→ **Tujuan**:
A. Ketik ulang bagian kutipan teks di bawah antara "kompas 25/06/07" dan "(kepentingan) di dalamnya.", termasuk kedua batas itu.
B. Dalam kutipan teks di bawah, siapa yang disebut sebagai contoh calon independen di AS?

→ **Kutipan Teks**:

........

Monday, June 25, 2007

Reideologisasi Politik

BUDIARTO DANUJAYA

kompas 25/06/07


Pergunjingan perkara legitimasi politik calon independen yang merebak belakangan ini kehilangan momentum emas pembelajaran politiknya bagi publik karena gagal mengenali anasir konstitutif dari politik sebagai sebentuk upaya sadar mengelola kehidupan koeksistensial manusia.

Politik yang sehat wajib menjamin ranah publik yang terbuka justru karena menyadari anasir-anasir artikulatif yang bersaing memperebutkan aksentuasi di dalamnya bersifat tak terbatas. Baik kuantitas maupun kualitas pengucapannya takkan pernah berhenti berkembang sebagai konsekuensi dinamika perbedaan dan keragaman (kepentingan) di dalamnya.

Pada tataran inilah tuntutan pengabsahan calon independen seyogianya dikenali. Sebuah peringatan bahwa dalam realitas politik demokratis yang sungguh-sungguh ingin mengubah sandaran legitimasi kekuasaannya pada kesepakatan publik (public consent) sehingga berkewajiban "memaksimalkan" partisipasi segenap warga, keterbukaan terhadap berbagai kemungkinan perlu dilestarikan menilik pengakuan atas perbedaan dan keragaman selalu mengandaikan jauh lebih banyak artikulasi kepentingan yang tidak tertampung ketimbang sebaliknya.

Dalam pengertian inilah kita berbicara mengenai fungsi mediasi negara sebagai pengelola perbedaan, keragaman, dan bahkan konflik dalam memaksimalkan penampungan imajineri sosial mengenai perwujudan negara-bangsa yang ideal. Maka, tak mengherankan kalau pada sebuah negara demokrasi lanjut—setidaknya dalam arti usia—seperti AS sekalipun, masih muncul calon independen, seperti Ross Perot. Tak pelak lagi, keterceceran kepentingan juga masih mencolok di sana.

........

→ **Bahan yang Diberikan**:
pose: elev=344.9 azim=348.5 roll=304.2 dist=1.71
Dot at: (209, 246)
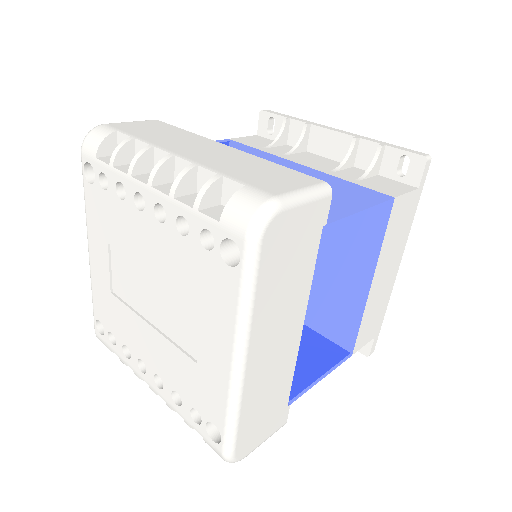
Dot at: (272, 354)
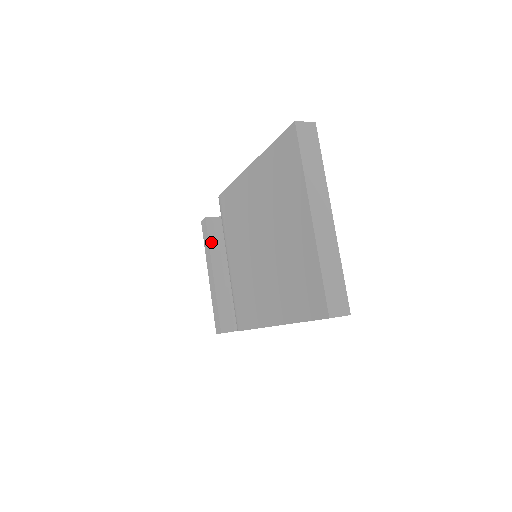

........

→ **Jawaban**:
A.
kompas 25/06/07


Pergunjingan perkara legitimasi politik calon independen yang merebak belakangan ini kehilangan momentum emas pembelajaran politiknya bagi publik karena gagal mengenali anasir konstitutif dari politik sebagai sebentuk upaya sadar mengelola kehidupan koeksistensial manusia.

Politik yang sehat wajib menjamin ranah publik yang terbuka justru karena menyadari anasir-anasir artikulatif yang bersaing memperebutkan aksentuasi di dalamnya bersifat tak terbatas. Baik kuantitas maupun kualitas pengucapannya takkan pernah berhenti berkembang sebagai konsekuensi dinamika perbedaan dan keragaman (kepentingan) di dalamnya.

B. Ross Perot.